The DFS algorithm itself does not generate the tree/graph. If you want to build the tree and graph, it's as simple building it as you perform the search. If you only want to find one soution, a flat LIFO data structure like a linked list will suffice for this: when you visit a new node, append it to the list. When you leave a node to backtrack in the search, pop the node off.
A book called "Introduction to algorithms" by anany levitan has a proper explanation for your understanding. He also provided the solution to 8 queens problem just the way you desctribed it. It will helpyou for sure.

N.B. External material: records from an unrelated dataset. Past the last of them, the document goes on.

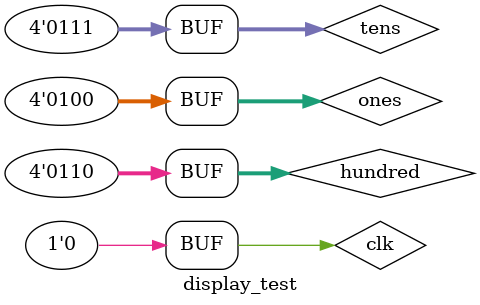
<source format=v>
`timescale 1ns / 1ps


module display_test;

	// Inputs
	reg [3:0] ones;
	reg [3:0] tens;
	reg [3:0] hundred;
	reg clk;

	// Outputs
	wire [7:0] led;
	wire [3:0] anode;

	// Instantiate the Unit Under Test (UUT)
	top_mod uut (
		.ones(ones), 
		.tens(tens), 
		.hundred(hundred), 
		.clk(clk), 
		.led(led), 
		.anode(anode)
	);

	initial begin
		// Initialize Inputs
		ones = 4;
		tens = 7;
		hundred = 6;
		
		// Wait 100 ns for global reset to finish
		#1000;
        
		// Add stimulus here

	end
	
	always begin
	clk =1;
	#20;
	clk=0;
	#20;
	end
      
endmodule


</source>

As my understanding, for finding one solution you dont need any permutation all you need is dfs.That will lonely suffice in finding solution
Odd question here not really code but logic,hope its ok to post it here,here it is
I have a data structure that can be thought of as a graph.
Each node can support many links but is limited to a value for each node.
All links are bidirectional. and each link has a cost. the cost depends on euclidian difference between the nodes the minimum value of two parameters in each node. and a global modifier.
i wish to find the maximum cost for the graph.
wondering if there was a clever way to find such a matching, rather than going through in brute force ...which is ugly... and i'm not sure how i'd even do that without spending 7 million years running it.
To clarify:
Global variable = T
many nodes N each have E,X,Y,L
L is the max number of links each node can have.
cost of link A,B = Sqrt( min([a].e | [b].e) ) x
( 1 + Sqrt( sqrt(sqr([a].x-[b].x)+sqr([a].y-[b].y)))/75 + Sqrt(t)/10 )
total cost =sum all links.....and we wish to maximize this.
average values for nodes is 40-50 can range to (20..600)
average node linking factor is 3 range 0-10.
For the sake of completeness for anybody else that looks at this article, i would suggest revisiting your graph theory algorithms:
Dijkstra
Astar
Greedy
Depth / Breadth First
Even dynamic programming (in some situations)
ect. ect.
In there somewhere is the correct solution for your problem. I would suggest looking at Dijkstra first.
I hope this helps someone.
If I understand the problem correctly, there is likely no polynomial solution. Therefore I would implement the following algorithm:
Find some solution by beng greedy. To do that, you sort all edges by cost and then go through them starting with the highest, adding an edge to your graph while possible, and skipping when the node can't accept more edges.
Look at your edges and try to change them to archive higher cost by using a heuristics. The first that comes to my mind: you cycle through all 4-tuples of nodes (A,B,C,D) and if your current graph has edges AB, CD but AC, BD would be better, then you make the change.
Optionally the same thing with 6-tuples, or other genetic algorithms (they are called that way because they work by mutations).
This is equivalent to the traveling salesman problem (and is therefore NP-Complete) since if you could solve this problem efficiently, you could solve TSP simply by replacing each cost with its reciprocal.
This means you can't solve exactly. On the other hand, it means that you can do exactly as I said (replace each cost with its reciprocal) and then use any of the known TSP approximation methods on this problem.
Seems like a max flow problem to me.
Is it possible that by greedily selecting the next most expensive option from any given start point (omitting jumps to visited nodes) and stopping once all nodes are visited? If you get to a dead end backtrack to the previous spot where you are not at a dead end and greedily select. It would require some work and probably something like a stack to keep your paths in. I think this would work quite effectively provided the costs are well ordered and non negative.
Use Genetic Algorithms. They are designed to solve the problem you state rapidly reducing time complexity. Check for AI library in your language of choice.